Power was given to the Director-General to consider whether or not to grant such a certificate, especially looking at “equitable distribution” of health services.
Opponents of the scheme characterised the certificate as one of the pillars of state control over healthcare, and a core component of the state’s National Health Insurance scheme.
Trade Union Solidarity explained that the certificate would have given the state the near absolute power to determine which healthcare practitioners may practice where and which services may be provided.
Operating without a certificate would have constituted an offence, with violators at risk of a fine or five years’ imprisonment.
However, the Constitutional Court has now severed the sections of the Act relating to the certificate.
Victory for healthcare workers

The Constitutional Court ruling follows a High Court ruling in 2024.
The High Court ruled that the certificate was not rational, and failed to account for the constitutional rights of owners of private health establishments, service providers and workers.

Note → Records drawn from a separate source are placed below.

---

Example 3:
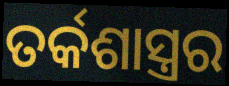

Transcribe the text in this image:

ତର୍କଶାସ୍ତ୍ରର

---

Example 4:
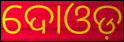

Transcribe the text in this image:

ଦୋଓଡ଼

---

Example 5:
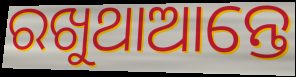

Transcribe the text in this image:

ରଖୁଥାଆନ୍ତେ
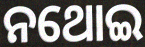
ନଥୋଇ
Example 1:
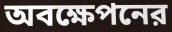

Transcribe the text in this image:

অবক্ষেপনের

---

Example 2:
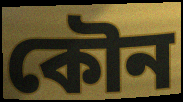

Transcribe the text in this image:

কৌন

The court also found the scheme to be procedurally irrational and lacking safeguards, violating several constitutional rights.

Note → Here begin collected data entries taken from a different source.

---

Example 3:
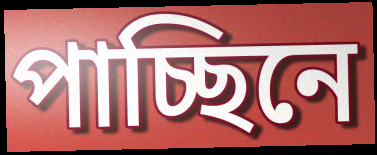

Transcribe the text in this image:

পাচ্ছিনে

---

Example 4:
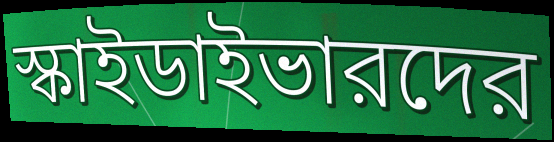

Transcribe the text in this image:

স্কাইডাইভারদের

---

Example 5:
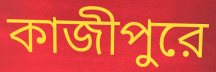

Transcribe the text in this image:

কাজীপুরে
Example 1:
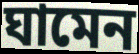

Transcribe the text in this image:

ঘামেন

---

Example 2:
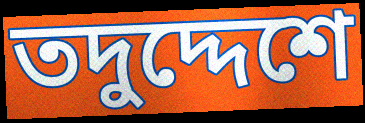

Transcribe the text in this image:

তদুদ্দেশে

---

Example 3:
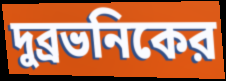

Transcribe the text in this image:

দুব্রভনিকের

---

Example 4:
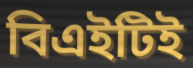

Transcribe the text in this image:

বিএইটিই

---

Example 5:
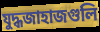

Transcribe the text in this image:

যুদ্ধজাহাজগুলি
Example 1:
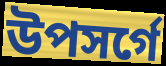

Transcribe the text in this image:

উপসর্গে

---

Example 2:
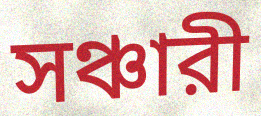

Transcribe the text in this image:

সঞ্চারী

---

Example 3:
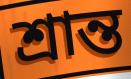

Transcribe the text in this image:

শ্রান্ত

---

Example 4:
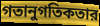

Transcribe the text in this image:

গতানুগতিকতার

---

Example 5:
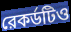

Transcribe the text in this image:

রেকর্ডটিও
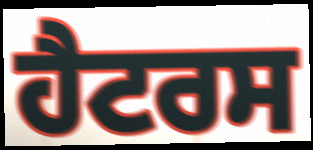
ਹੈਟਰਸ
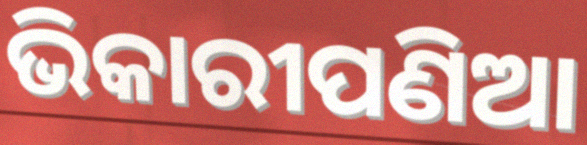
ଭିକାରୀପଣିଆ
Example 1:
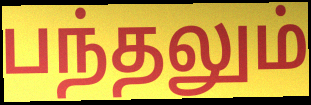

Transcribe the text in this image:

பந்தலும்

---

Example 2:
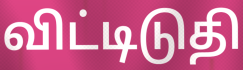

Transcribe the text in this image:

விட்டிடுதி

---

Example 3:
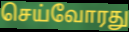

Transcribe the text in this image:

செய்வோரது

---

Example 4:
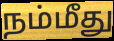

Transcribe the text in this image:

நம்மீது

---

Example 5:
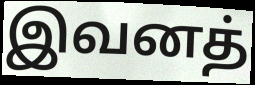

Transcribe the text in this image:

இவனத்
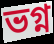
ভগ্ন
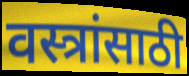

In the matter brought by Solidarity, the Hospital Association of South Africa (HASA) and the Alliance of South African Independent Practitioners’ Associations, the litigants sought confirmation from the ConCourt.
The ConCourt confirmed the findings.
“The High Court’s declaration that the impugned provisions were invalid was confirmed, and the cross-appeal was dismissed,” it said.
“The certificate of need scheme is not rationally connected to the objective of ensuring transformation and a more equitable distribution of health services,” the court said.
It added that the powers of the Minister and the Director-General of Health are not sufficiently constrained when issuing certificates of need and dealing with all other aspects of the scheme.
“The certificate of need scheme unjustifiably limits the right to choose one’s profession, occupation or trade freely.”
Anton van der Bijl, Deputy Chief Executive of Solidarity, said the ruling has toppled one of the central pillars of the NHI.
The NHI similarly aims to centralise state control over healthcare, while giving the Minister of Health immense and sweeping power to alter the country’s healthcare systems.
“The Certificate of Need was far more than merely an administrative instrument. It was an instrument of centralisation and state control,” Van der Bijl said.
“Today the court said that South Africans are not state property and professionals are not pawns of the government.”
Van der Bijl says the ruling should ensure that “no government can force doctors, dentists, nurses and other healthcare practitioners through regulations to create quality healthcare where the government itself has failed.”